Text provided
+===+
Re: [Linux-cluster] Kernel panic

On Mon, 2008-03-10 at 10:28 -0400, James Chamberlain wrote:
> I have just had my cluster crash yet again, but this time, I was able to 
> capture the full kernel panic.
> I'm experiencing upwards of 8 crashes a day because of this.  What can I do 
> about it?
> Thanks,
> James

Hi James,

The only times I've seen a problem like this is when GFS's resource
group information somehow got corrupted.  I recommend doing this:

1. Unmount the file system from all nodes in your cluster
2. Back up your storage in any way you can without it being mounted
   (dd it to another storage or tape or something?)
3. Run gfs_fsck on the file system.  If this is > 15TB, make sure
   you run it on a 64-bit node.
+===+
Record excerpts
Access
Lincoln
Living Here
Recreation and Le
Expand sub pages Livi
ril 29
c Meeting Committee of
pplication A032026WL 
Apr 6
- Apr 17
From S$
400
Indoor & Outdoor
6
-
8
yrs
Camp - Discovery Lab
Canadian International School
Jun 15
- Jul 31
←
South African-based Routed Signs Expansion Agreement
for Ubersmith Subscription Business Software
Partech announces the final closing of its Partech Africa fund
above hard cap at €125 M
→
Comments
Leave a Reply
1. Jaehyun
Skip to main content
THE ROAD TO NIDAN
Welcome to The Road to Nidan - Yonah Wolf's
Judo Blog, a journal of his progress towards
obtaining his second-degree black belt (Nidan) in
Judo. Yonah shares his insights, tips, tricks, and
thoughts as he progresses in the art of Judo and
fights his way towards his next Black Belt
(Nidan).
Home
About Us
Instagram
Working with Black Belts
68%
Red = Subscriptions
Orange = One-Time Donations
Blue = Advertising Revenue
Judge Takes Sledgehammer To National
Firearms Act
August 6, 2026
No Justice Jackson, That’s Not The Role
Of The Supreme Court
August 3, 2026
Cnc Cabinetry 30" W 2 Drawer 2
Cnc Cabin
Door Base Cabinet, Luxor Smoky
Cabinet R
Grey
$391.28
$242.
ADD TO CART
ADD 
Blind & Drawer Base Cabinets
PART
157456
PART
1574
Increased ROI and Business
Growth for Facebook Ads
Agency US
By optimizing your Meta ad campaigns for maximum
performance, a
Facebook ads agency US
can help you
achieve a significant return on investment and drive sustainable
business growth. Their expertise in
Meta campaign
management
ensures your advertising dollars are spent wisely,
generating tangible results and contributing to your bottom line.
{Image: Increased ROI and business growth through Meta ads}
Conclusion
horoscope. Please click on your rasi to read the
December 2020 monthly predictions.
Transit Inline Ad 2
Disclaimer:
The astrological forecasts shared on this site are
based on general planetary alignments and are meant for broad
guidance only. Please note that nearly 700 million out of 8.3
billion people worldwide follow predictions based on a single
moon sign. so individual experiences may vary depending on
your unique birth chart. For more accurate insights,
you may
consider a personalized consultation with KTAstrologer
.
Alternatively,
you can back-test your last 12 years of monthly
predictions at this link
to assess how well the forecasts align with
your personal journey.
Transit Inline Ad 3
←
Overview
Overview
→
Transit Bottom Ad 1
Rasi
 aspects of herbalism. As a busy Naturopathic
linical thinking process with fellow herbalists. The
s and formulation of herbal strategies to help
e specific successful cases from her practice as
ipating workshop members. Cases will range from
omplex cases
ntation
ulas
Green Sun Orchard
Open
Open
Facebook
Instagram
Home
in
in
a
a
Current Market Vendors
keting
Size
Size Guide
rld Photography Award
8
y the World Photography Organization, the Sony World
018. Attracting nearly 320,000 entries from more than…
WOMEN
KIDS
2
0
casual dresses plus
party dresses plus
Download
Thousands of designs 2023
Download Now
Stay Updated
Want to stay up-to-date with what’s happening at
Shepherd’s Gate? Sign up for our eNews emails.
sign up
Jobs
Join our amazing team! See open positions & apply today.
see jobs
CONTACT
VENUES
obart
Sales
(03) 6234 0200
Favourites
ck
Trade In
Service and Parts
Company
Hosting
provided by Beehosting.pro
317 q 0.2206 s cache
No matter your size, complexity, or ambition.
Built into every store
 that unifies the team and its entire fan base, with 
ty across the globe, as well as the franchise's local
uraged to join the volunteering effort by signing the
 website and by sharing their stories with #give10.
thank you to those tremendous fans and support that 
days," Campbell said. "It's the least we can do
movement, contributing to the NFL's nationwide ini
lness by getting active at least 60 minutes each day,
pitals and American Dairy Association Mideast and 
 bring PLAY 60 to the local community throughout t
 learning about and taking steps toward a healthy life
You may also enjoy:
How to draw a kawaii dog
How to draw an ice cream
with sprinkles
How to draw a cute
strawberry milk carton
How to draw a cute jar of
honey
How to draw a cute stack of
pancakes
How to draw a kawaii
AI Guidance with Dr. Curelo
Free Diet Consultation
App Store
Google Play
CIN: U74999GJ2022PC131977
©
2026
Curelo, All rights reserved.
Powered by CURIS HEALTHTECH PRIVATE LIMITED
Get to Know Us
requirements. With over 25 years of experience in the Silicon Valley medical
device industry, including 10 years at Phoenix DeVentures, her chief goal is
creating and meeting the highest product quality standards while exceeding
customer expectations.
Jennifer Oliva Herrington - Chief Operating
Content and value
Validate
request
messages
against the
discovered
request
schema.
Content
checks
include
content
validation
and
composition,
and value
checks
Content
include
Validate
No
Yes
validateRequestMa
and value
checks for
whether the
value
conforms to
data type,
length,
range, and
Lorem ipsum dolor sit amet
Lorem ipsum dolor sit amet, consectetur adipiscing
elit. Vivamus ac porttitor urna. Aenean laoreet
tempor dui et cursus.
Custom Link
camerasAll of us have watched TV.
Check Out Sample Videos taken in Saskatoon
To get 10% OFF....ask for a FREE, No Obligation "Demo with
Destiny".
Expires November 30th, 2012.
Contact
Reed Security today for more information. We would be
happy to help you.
+===+
Directions
a) List every numbered step that the kernel panic reply recommends.
b) Pick up the kernel panic reply right after its third step and keep writing.
The lines after the kernel panic reply have no connection to it.

Expected outputs
a)
1. Unmount the file system from all nodes in your cluster.
2. Back up your storage in any way you can without it being mounted (dd it to another storage or tape or something?).
3. Run gfs_fsck on the file system. If this is > 15TB, make sure you run it on a 64-bit node.

b)
Hopefully your system isn't too old and you have a relatively recent
version of gfs_fsck, which has the smarts to repair damaged RGs.

I'm just guessing about the corruption, but given that, the
next question is how it got corrupted.  There are a number of ways
that can happen.  For example hardware problems, or running gfs_fsck
while the file system is mounted on some node.  BTW, I've only seen
RG corruption two or three times in the past 2+ years.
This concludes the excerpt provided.